Beaver spoke of her participation in Relay for Life last year, “not only as a physician, but also as a patient,” and how “very humbling” she found the experience to be. “I have always wanted to be there for my patients, and to support them and the cause,” she said
At the time, however, she was in the midst of her own treatment and admitted she “hardly felt like a cancer survivor at that point.”
Beaver shared with her audience on Tuesday the importance of self-exams and mammograms, even though her cancer, a rare form, had not shown up on a mammogram. She pointed out, too, the importance of other preventative measures, such as colonoscopies, which, she shared, was now recommended for those age 45 and above.
Saying that “even the healthiest of us can still get cancer,” Beaver stressed three ways we can implement to help fight cancer:
- Preventive measures, which include eating well, exercising, getting adequate sleep and routine screening;
- Targeted therapy, which she explained in detail, to include modern technology/medical interventions currently available that use genetic and other related personal information to prevent, diagnose and treat the disease.
- Harnessing/using our own immune system to fight cancer.
“We have come a long way with research and how we can use our own genes to make a difference,” Beaver said.
In conclusion, Beaver said, “We all have a story to tell. My journey has deepened my faith and I’ve been able to let go of some of the control in my life. I can now walk down this path with empathy for my patients, as a cancer survivor. I can now say, ‘I know. I’ve been there.’ I hope that I can be faithful to use this experience, this platform, to advocate for patients in their fight.”
Beaver told her audience, “I hope you feel strengthened in your dedication to Relay for Life. It really is inspirational to be here, to be part of this event that draws us closer together to support each other. May you be filled with love as you embark upon the 2019 Relay for Life.”
According to an earlier press release from Appalachian Regional Healthcare System, Beaver, daughter of an orthopedic surgeon, knew at an early age that she wanted to become a physician.
From her early days as a medical missionary — serving in Zambia while still a high school senior, to her college, medical school, residency and working at Mountain Home VA Healthcare System in Johnson City, Tenn., prior to coming to Boone — she never lost sight of what she considers “a calling.”

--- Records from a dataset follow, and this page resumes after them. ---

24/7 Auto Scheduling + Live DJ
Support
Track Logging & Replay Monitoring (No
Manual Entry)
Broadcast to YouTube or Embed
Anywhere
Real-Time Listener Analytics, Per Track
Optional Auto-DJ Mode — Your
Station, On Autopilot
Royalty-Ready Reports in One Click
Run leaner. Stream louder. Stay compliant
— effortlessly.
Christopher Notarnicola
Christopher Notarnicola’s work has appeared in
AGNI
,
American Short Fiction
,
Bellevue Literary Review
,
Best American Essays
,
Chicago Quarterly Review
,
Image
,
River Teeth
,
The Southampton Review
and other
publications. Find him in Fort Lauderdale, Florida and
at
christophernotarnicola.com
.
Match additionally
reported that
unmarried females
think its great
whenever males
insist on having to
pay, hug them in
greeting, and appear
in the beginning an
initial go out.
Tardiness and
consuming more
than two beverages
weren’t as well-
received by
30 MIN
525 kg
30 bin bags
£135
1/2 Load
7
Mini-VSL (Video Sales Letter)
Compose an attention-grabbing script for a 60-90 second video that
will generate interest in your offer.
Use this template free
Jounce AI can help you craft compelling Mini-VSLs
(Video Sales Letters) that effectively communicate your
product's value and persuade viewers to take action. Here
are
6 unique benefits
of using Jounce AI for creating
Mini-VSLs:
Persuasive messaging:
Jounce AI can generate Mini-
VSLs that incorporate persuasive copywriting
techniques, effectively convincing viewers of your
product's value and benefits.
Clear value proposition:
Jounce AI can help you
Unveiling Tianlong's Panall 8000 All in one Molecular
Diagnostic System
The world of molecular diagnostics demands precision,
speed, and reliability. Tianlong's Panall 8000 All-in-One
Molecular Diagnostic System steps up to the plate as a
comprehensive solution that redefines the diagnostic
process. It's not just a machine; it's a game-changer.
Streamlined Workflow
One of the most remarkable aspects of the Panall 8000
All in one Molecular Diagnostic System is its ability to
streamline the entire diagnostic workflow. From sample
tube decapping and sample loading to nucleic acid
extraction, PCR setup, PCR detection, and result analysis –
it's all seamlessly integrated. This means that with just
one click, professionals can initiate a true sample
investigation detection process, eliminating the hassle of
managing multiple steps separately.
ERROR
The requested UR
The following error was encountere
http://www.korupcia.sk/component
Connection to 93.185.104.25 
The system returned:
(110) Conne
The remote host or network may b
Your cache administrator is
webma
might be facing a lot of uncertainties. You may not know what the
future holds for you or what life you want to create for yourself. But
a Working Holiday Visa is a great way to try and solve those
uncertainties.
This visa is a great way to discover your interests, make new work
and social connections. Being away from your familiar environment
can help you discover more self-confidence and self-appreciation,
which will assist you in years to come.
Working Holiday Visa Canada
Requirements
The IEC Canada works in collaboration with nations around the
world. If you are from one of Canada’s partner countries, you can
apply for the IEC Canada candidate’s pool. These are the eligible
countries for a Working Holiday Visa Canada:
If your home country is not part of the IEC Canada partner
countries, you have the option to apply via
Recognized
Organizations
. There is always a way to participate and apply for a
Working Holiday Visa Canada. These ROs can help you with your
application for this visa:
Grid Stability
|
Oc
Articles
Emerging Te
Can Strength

In recent years, as her colleagues and patients can testify, her desire to serve others has only intensified.
For more than a decade, Dr. Beaver has served as the Cancer Liaison Physician to the American College of Surgeons – Commission on Cancer for Approved Cancer Programs. She also serves on the Breast Center of Excellence Committee, Cancer Committee, Oncology Service Line Committee, Surgical Services Committee, and the Executive Committee of Watauga Medical Center. She was chair of the Surgery Department at Watauga Medical Center 2013-2014. She is also certified in Breast Ultrasound by the American Society of Breast Surgeons.
She is committed to working in unison with oncologists and radiation oncologists to ensure her cancer patients receive a personally designed treatment and follow-up plan.
Remembering and Moving Forward
The kickoff ended with a few moments of reflection during which a large number of former Relay team members and leaders were fondly remembered for their valiant fight against cancer. A glow stick illuminated the darkened room as each name was called as a stark reminder of why the event continues to be necessary.
Bogle, as well, shared a poem called “Candle in the Window,” which has become familiar to many in the Relay for Life circle.
Team captain meetings are scheduled to be held at the Deerfield Church in coming weeks, in preparation for the June 14 Relay for Life, which will be held again at Watauga High School, from 6 p.m. to midnight.